CS 597C: Scalable Internet Services

Course Description


The goal of this graduate seminar is to explore systems for and applications of an interesting model of distributed communication and coordination over the Internet, namely the publish-subscribe model.  The seminar will serve as a vehicle for us to research, understand, and make various design decisions at the protocols, systems and applications levels for this model.  As such, the seminar will be quite exploratory and research-oriented, with the goal being to learn a lot together and to have fun doing so.


Publish-subscribe is a model of asynchronous, decoupled communication that holds great promise for a variety of highly distributed applications, ranging from coordinating distributed computations among powerful nodes, through supporting a new model of selective dissemination of information for human users, to coordinating and monitoring extremely large networks of extremely small sensors.  Larger scales and greater distribution require decoupling of producers and communications rather than traditional client-server approaches, long latencies and the human as well as bandwidth inefficiencies of polling demand asynchronous rather than synchronous communication, and human as well as network bandwidth considerations demand sophisticated selection and filtering of the information that is desired.  Publish-subscribe has been used within local-area networks for integrating back-end applications together, but the scale, popularity and openness of the Internet---as well as the processing limitations of human users---demand whole new approaches.

This graduate seminar will explore the publish-subscribe model over the Internet.  Our exploration will assume Internet transport (TCP/IP) and will divide the publish-subscribe stack above it into three layers: the communication layer, the protocol layer, and the application layer.  Within these layers, we will explore in depth the five major topics listed below.


The Communication Layer


     1. Application Protocols


The Protocol Layer


     2. PubSub Interfaces and Protocol Specifications


     3. Distributed PubSub System Design


     4. Matching Algorithms and Systems (Centralized and Distributed)


The Application Layer


     5. PubSub Applications (including use of PubSub in Traditional Applications)


Depending on how many people join the seminar, we plan to divide people into teams that would be responsible for different topics among the five throughout the course.

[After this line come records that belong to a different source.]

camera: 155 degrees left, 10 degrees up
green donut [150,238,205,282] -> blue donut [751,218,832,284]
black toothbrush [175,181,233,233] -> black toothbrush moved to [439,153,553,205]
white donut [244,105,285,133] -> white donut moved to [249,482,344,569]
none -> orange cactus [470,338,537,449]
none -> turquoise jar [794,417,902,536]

That is, all topics will be carried forward as threads throughout the term, instead of being dealt with sequentially, so that we can examine the individual topics in depth and also the synergies and interfaces among them.  Teams will read some assigned papers as well as perform independent research on the Web, in order to understand the key issues and approaches in their assigned topic area and its sub-topics. They will synthesize the information and present it to the class.  Teams may also do projects in their topic areas.  Class sessions will include presentations by different teams, both on specific subtopics and also oriented toward successively “peeling the onion” for their assigned topics over the semester, driving from research to design; i.e. starting with identifying the key issues in the topic, then determining the major contenders for alternative approaches, then analyzing the tradeoffs among some of the top candidates, then determining which one they would choose and why.  Class sessions will also include presentations by guest speakers who are experts in specific areas, presentations by me, and a lot of discussion.  Students will therefore be responsible for deep investigation into their teams’ topics or layers, but will learn a lot about the others as well.   Interested students and teams may perform small projects as well to learn by doing and to help sharpen their understanding.